La polémica que reavivó el debate sobre racismo y la herencia afro en Argentina
Una campaña viral instaló una acusación fuerte sobre el país y abrió una discusión más profunda. La historiadora María Rosa Olivera explicó por qué no alcanza con una frase y qué parte de la historia quedó tapada durante años.
Lo que arrancó como una chicana futbolera tras los resultados de la Selección en el Mundial 2026 terminó creciendo a lo grande en redes. En cuestión de horas, la discusión se desvió del deporte y apareció una consigna pesada: "Argentina es el país más racista del mundo". La frase se viralizó con fuerza, empujada por usuarios de distintos lugares, figuras públicas y posteos que buscaron dejar al país en el centro de la escena.

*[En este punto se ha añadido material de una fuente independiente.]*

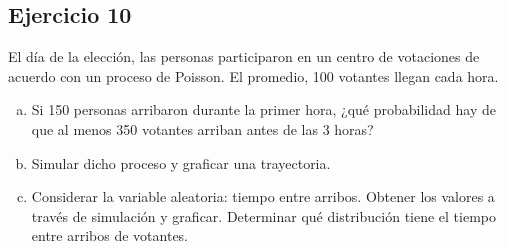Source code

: \documentclass[12pt, a4paper]{article}
\begin{document}
\subsection*{Ejercicio 10}
 El día de la elección, las personas participaron en un centro de votaciones de acuerdo con un proceso de Poisson. El promedio,  100 votantes llegan cada hora. 
\begin{enumerate}[(a)]
	\item Si 150 personas arribaron durante la primer hora, ¿qué probabilidad hay de que al menos 350 votantes arriban antes de las 3 horas?
	\item Simular dicho proceso y graficar una trayectoria.
	\item Considerar la variable aleatoria: tiempo entre arribos. Obtener los valores a través de simulación y graficar. Determinar qué distribución tiene el tiempo entre arribos de votantes.

 \end{enumerate}
\end{document}
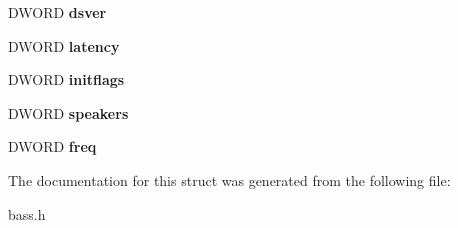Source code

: \begin{DoxyCompactItemize}
\item 
\hypertarget{structBASS__INFO_af8cabba039215c378dd6fd6ef0bf8e9f}{}D\+W\+O\+R\+D {\bfseries dsver}\label{structBASS__INFO_af8cabba039215c378dd6fd6ef0bf8e9f}

\item 
\hypertarget{structBASS__INFO_ab54c862f3f10d31df27541c83682c883}{}D\+W\+O\+R\+D {\bfseries latency}\label{structBASS__INFO_ab54c862f3f10d31df27541c83682c883}

\item 
\hypertarget{structBASS__INFO_a7c73adb1a84b1c7b2af2da81694e24da}{}D\+W\+O\+R\+D {\bfseries initflags}\label{structBASS__INFO_a7c73adb1a84b1c7b2af2da81694e24da}

\item 
\hypertarget{structBASS__INFO_a5b563d324e9551ab98ce9888c5277f72}{}D\+W\+O\+R\+D {\bfseries speakers}\label{structBASS__INFO_a5b563d324e9551ab98ce9888c5277f72}

\item 
\hypertarget{structBASS__INFO_a72d42df53abce9b0fd676aa220b377ad}{}D\+W\+O\+R\+D {\bfseries freq}\label{structBASS__INFO_a72d42df53abce9b0fd676aa220b377ad}

\end{DoxyCompactItemize}


The documentation for this struct was generated from the following file\+:\begin{DoxyCompactItemize}
\item 
bass.\+h\end{DoxyCompactItemize}
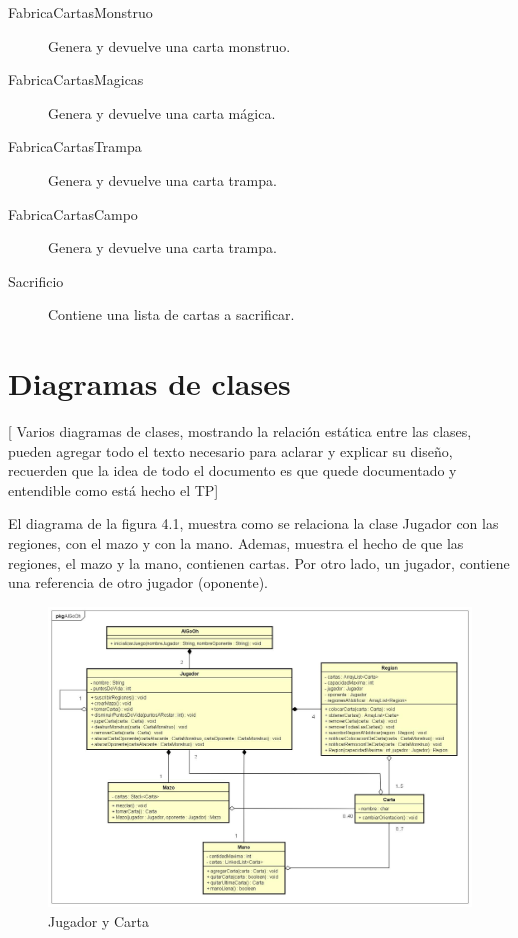\begin{description}
\item[FabricaCartasMonstruo] Genera y devuelve una carta monstruo.

\item[FabricaCartasMagicas] Genera y devuelve una carta mágica.

\item[FabricaCartasTrampa] Genera y devuelve una carta trampa.

\item[FabricaCartasCampo] Genera y devuelve una carta trampa.

\item[Sacrificio] Contiene una lista de cartas a sacrificar.

\end{description}


\clearpage
\section{Diagramas de clases}

[ Varios diagramas de clases, mostrando la relación estática entre las
clases, pueden agregar todo el texto necesario para aclarar y explicar su
diseño, recuerden que la idea de todo el documento es que quede
documentado y entendible como está hecho el TP]

El diagrama de la figura 4.1, muestra como se relaciona la clase Jugador con las regiones, con el mazo y con la mano. Ademas, muestra el hecho de que las regiones, el mazo y la mano, contienen cartas. Por otro lado, un jugador, contiene una referencia de otro jugador (oponente).

\begin{figure}[H]
	\centering
	\includegraphics[scale=0.3]{includes/Jugador}
	\caption{Jugador y Carta}
	\label{Jugador}
\end{figure}

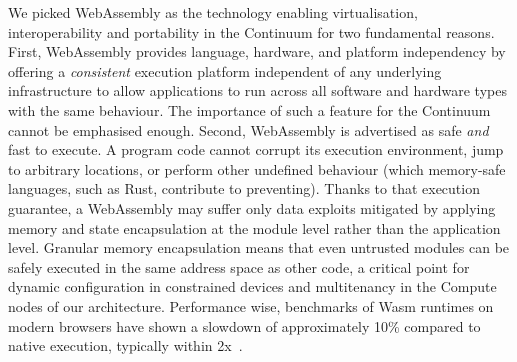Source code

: We picked WebAssembly as the technology enabling virtualisation, interoperability and portability in the Continuum for two fundamental reasons. 
First, WebAssembly provides language, hardware, and platform independency by offering a \textit{consistent} execution platform independent of any underlying infrastructure to allow applications to run across all software and hardware types with the same behaviour. The importance of such a feature for the Continuum cannot be emphasised enough.
Second, WebAssembly is advertised as safe \textit{and} fast to execute. A program code cannot corrupt its execution environment, jump to arbitrary locations, or perform other undefined behaviour (which memory-safe languages, such as Rust, contribute to preventing). Thanks to that execution guarantee, a WebAssembly may suffer only data exploits mitigated by applying memory and state encapsulation at the module level rather than the application level.
Granular memory encapsulation means that even untrusted modules can be safely executed in the same address space as other code, a critical point for dynamic configuration in constrained devices and multitenancy in the Compute nodes of our architecture. Performance wise, benchmarks of Wasm runtimes on modern browsers have shown a slowdown of approximately 10\% compared to native execution, typically within 2x~\cite{haas2017bringing, menetrey2022webassembly}.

Frente a ese panorama, TELESOL DIARIO habló con la profesora y licenciada en Historia María Rosa Olivera, autora de La huella afro en Santiago del Estero. Esclavitud, afrodescendencia y disputas por la visibilidad entre la Colonia y el siglo XIX con proyecciones contemporáneas. Con más de 16 años de investigación sobre la presencia afro en el norte argentino, la especialista remarcó que no se puede resumir un proceso tan complejo en una sola etiqueta. Para ella, el debate exige contexto, memoria y menos slogan.
Olivera fue directa: "Decir que Argentina es el país más racista del mundo simplifica problemas históricos muy profundos. Son expresiones que se difunden rápidamente porque generan un fuerte impacto emocional, pero reemplazan el análisis histórico por estereotipos". Igual, aclaró que eso no borra la existencia del racismo. "Debemos ser capaces de reconocerlo para poder combatirlo", sostuvo. Según explicó, el país arrastra formas propias de discriminación, distintas a las de otros lugares, atravesadas por el mestizaje entre pueblos originarios, europeos y africanos.
La historiadora marcó que el problema de fondo no es discutir si Argentina es más o menos racista, sino entender cómo se fue armando esa lógica en el tiempo. Definió al racismo como "un sistema de ideas, prácticas y relaciones de poder que establece jerarquías entre las personas según su origen étnico o sus características físicas". En ese esquema, señaló que en el país no hubo segregación legal como en otros contextos, pero sí una fuerte invisibilización, ocultamiento y estigmatización que ayudaron a construir la idea de una nación blanca y europea.
Para Olivera, una de las heridas más profundas fue el borrado de la presencia afro en la historia oficial. Recordó que miles de personas africanas llegaron al actual territorio argentino entre los siglos XVI y XIX por el tráfico esclavista y que su participación fue clave en la economía colonial, en las Invasiones Inglesas y en las guerras por la Independencia. También mencionó a María Remedios del Valle, la "Madre de la Patria", como símbolo de una doble invisibilización: por ser afrodescendiente y por ser mujer. En ese sentido, destacó que este 25 de julio se conmemora el Día Internacional de la Mujer Afro-Latina, Afro-Caribeña y de la Diáspora.
La especialista también cuestionó la idea de que la población afrodescendiente desapareció por las guerras, las epidemias o el mestizaje. Según explicó, lo que hubo fue un proceso sostenido de invisibilización política, estadística, educativa y cultural. Con el correr de los años, los censos dejaron de registrar categorías raciales, los manuales escolares achicaron su presencia y los medios reforzaron una imagen del país ligada casi por completo a la inmigración europea. Aun así, el Censo 2022 mostró que más de 300.000 personas se identificaron como afrodescendientes, un dato que para la historiadora abre una puerta, aunque todavía queda muchísimo por hacer.